Phylogenetic analysis of the VP6 gene. During the study, we obtained 25 nucleotide sequences of the VP6 gene of G3 DS-1-like rotaviruses. All of them belonged to genotype I2. In the resulting tree, we identified three lines: I2-I to I2-III (Fig. 6). Interestingly, 23 of the 25 sequenced sequences formed an I2-1 cluster together with G2P[4] RVA strains, which were isolated in Russia and other countries (Fig. 4). G3P[8] RVA isolated in Novosibirsk in 2018 belongs to the same cluster.

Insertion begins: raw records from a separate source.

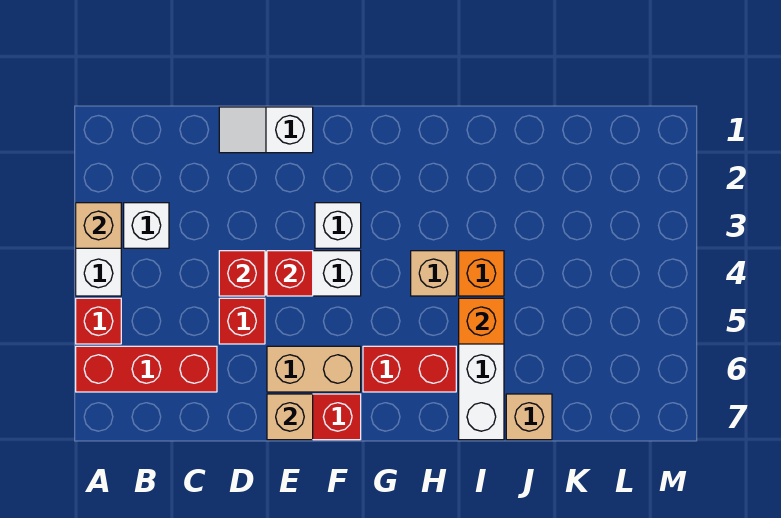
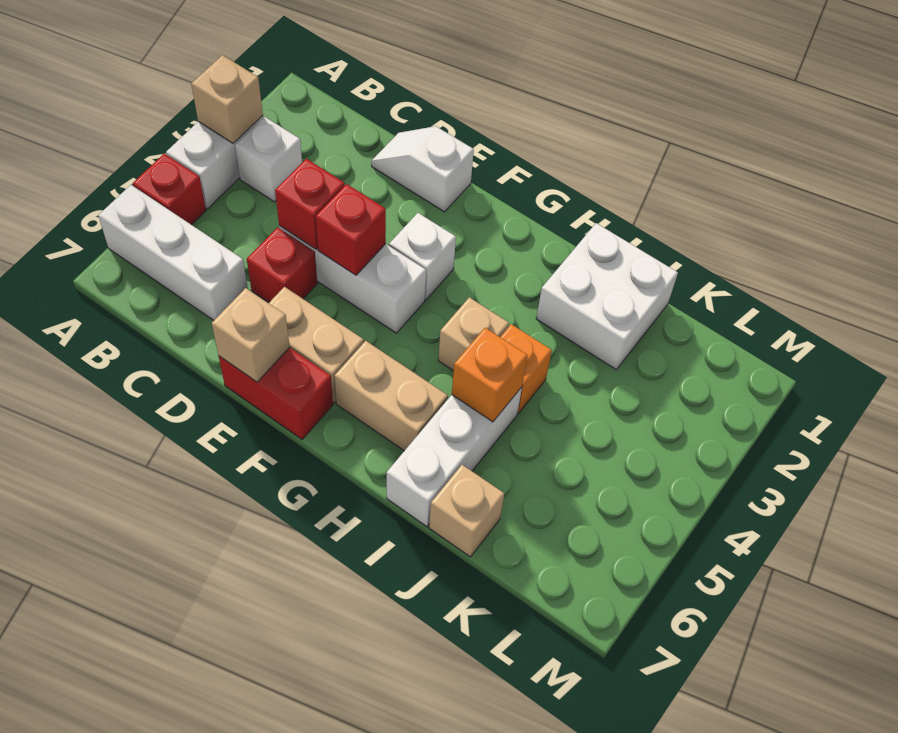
red 1x3 brick [76,346,217,392] -> white 1x3 brick [99,185,248,320]
red 1x2 brick [363,346,456,392] -> tan 1x2 brick [335,341,448,451]
none -> white 2x2 brick [536,223,678,370]

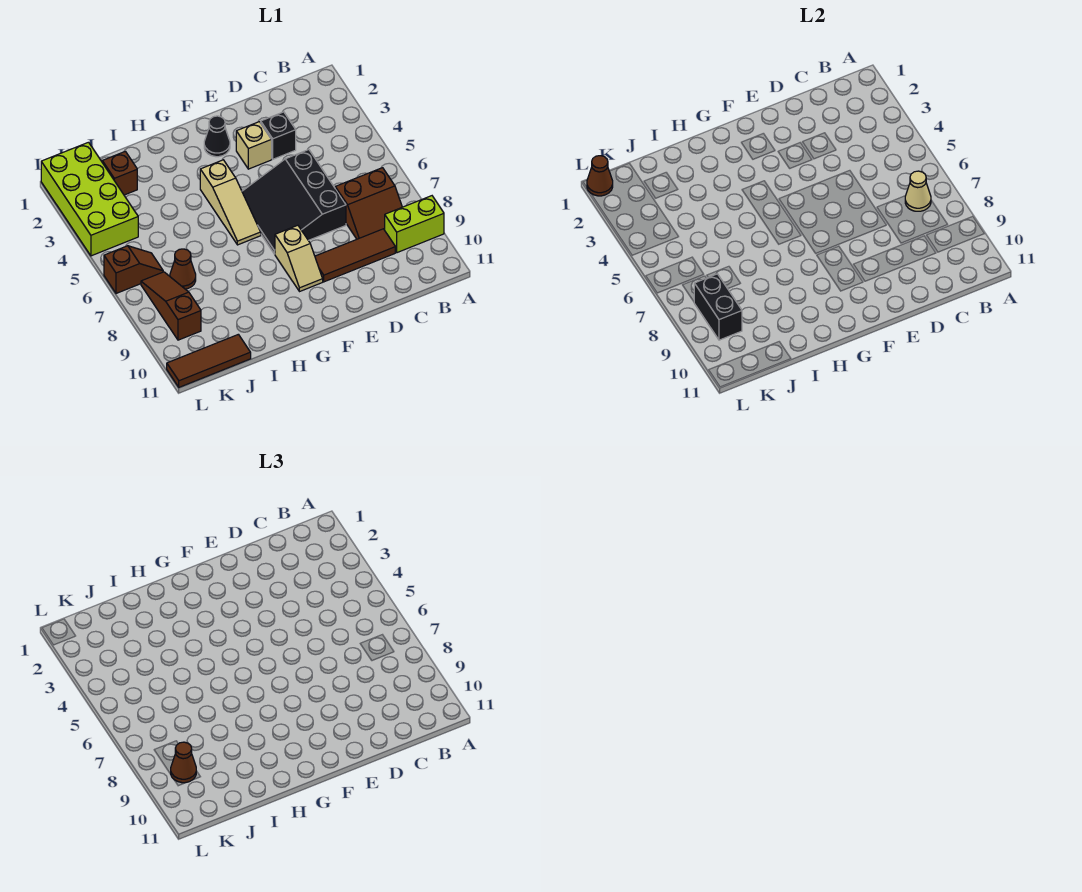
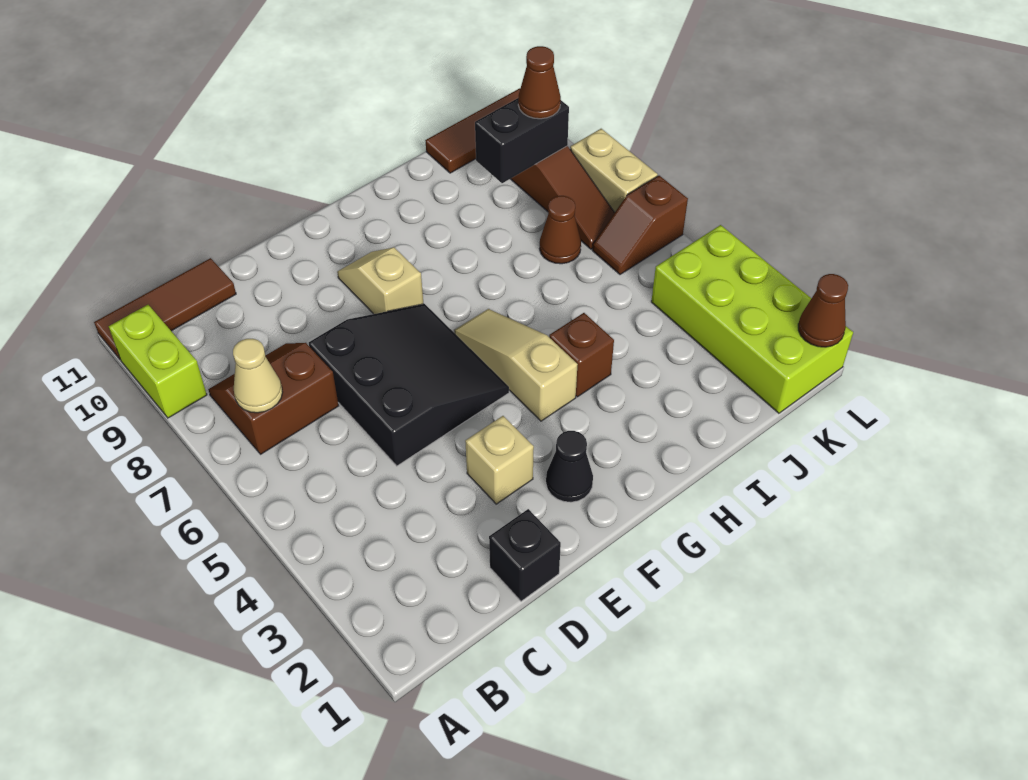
lime 1x2 brick [385,196,444,253] -> lime 1x2 brick turned to [109,305,207,418]
brown 1x3 tile [315,229,395,282] -> brown 1x3 tile moved to [94,258,236,360]
black 1x1 brick [261,112,296,159] -> black 1x1 brick moved to [489,509,561,601]
brown 1x1 brick [102,151,137,195] -> brown 1x1 brick moved to [549,313,614,397]
black 1x2 brick [694,274,742,340] -> black 1x2 brick turned to [475,98,569,183]
none -> tan 1x2 brick [570,129,658,212]

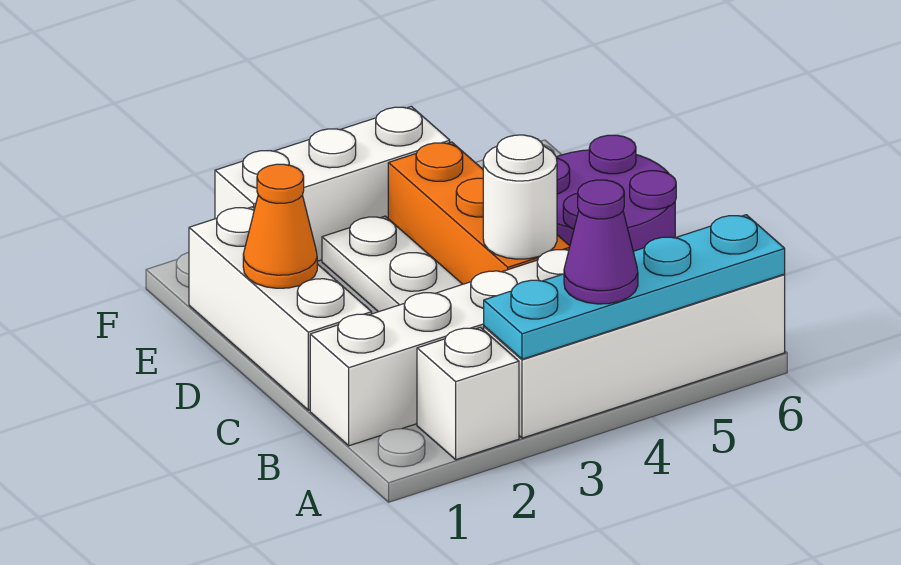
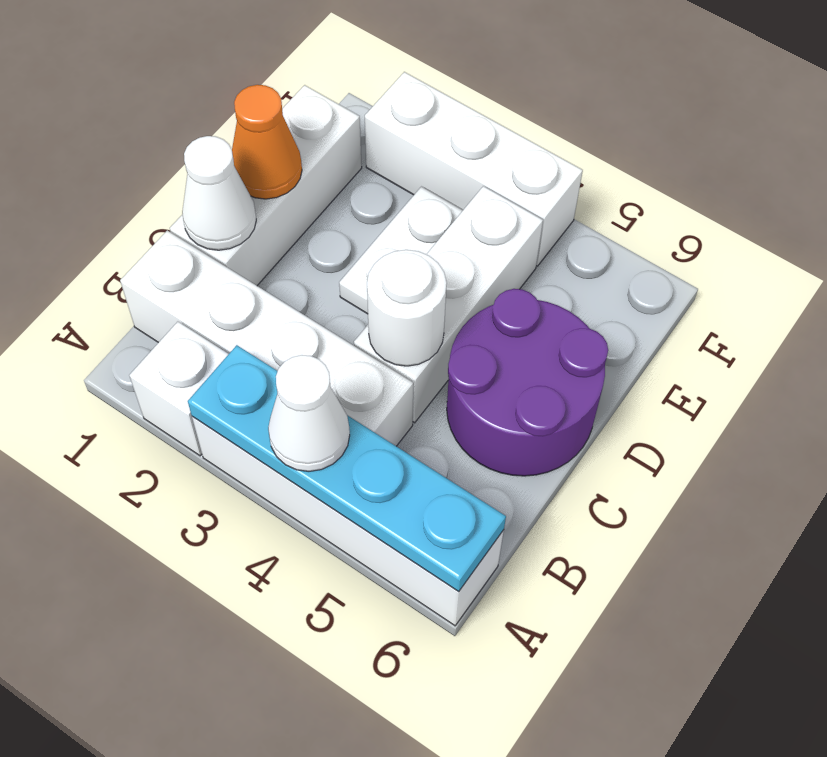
purple 1x1 cone [564,180,638,304] -> white 1x1 cone [268,355,350,471]
none -> white 1x1 cone [182,136,256,250]
orange 1x3 brick [388,142,570,284] -> white 1x3 brick [354,186,543,423]

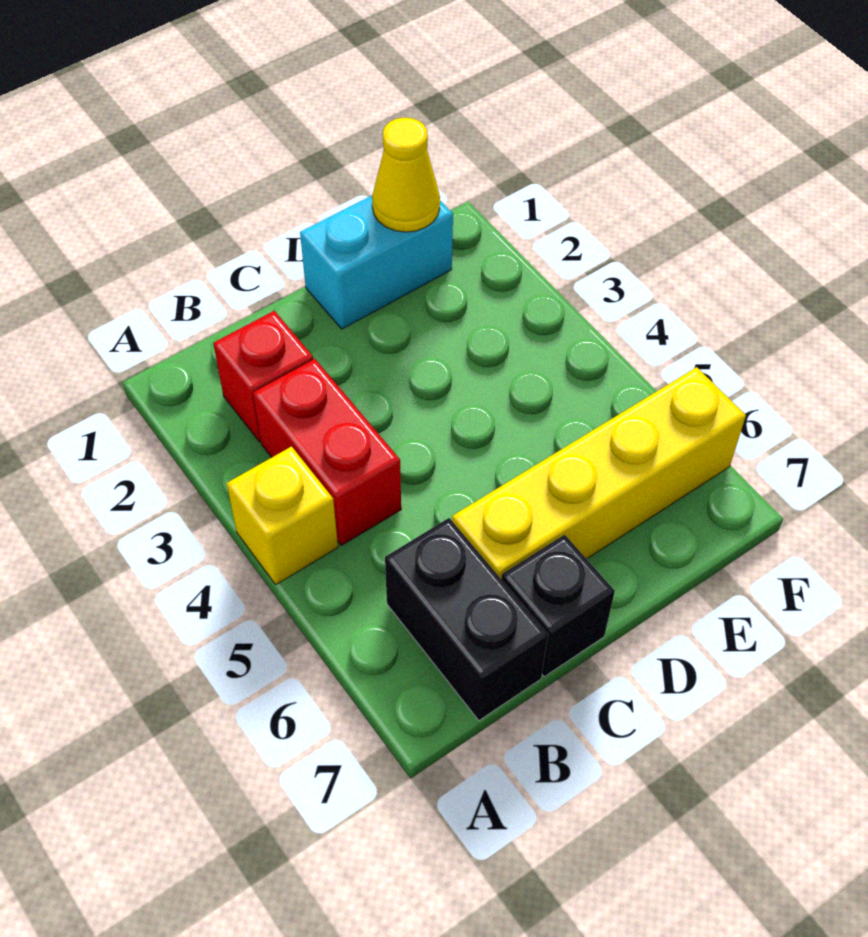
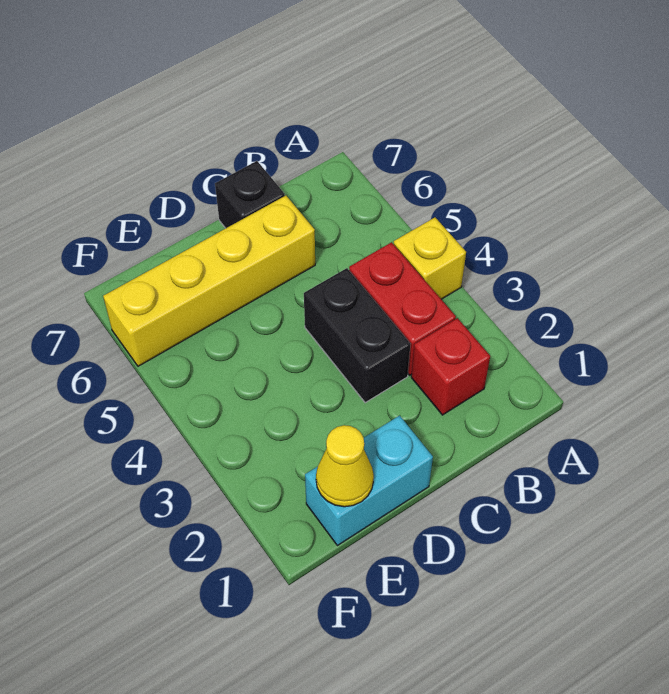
black 1x2 brick [385,518,548,720] -> black 1x2 brick moved to [304,268,410,403]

The I2-II cluster was formed by RVAs with genotypes G1P[8], G2P[4], G3P[8], G8P[8] and G9P[8], it also included one sequence of the VP6 rotavirus gene with genotype G3P[8] isolated in Nizhny Novgorod in 2021. Cluster I2-III included a single sequence of RVA with the genotype G3P[4], which was isolated by us in 2022. It is noteworthy that the third cluster includes the majority of DS-1-like G3P[8] RVAs described in the literature, including strains isolated in Moscow in 2020. In addition, the third group also included intergroup reassortants with genotype G1P[8] isolated in Nizhny Novgorod in 2014 [10].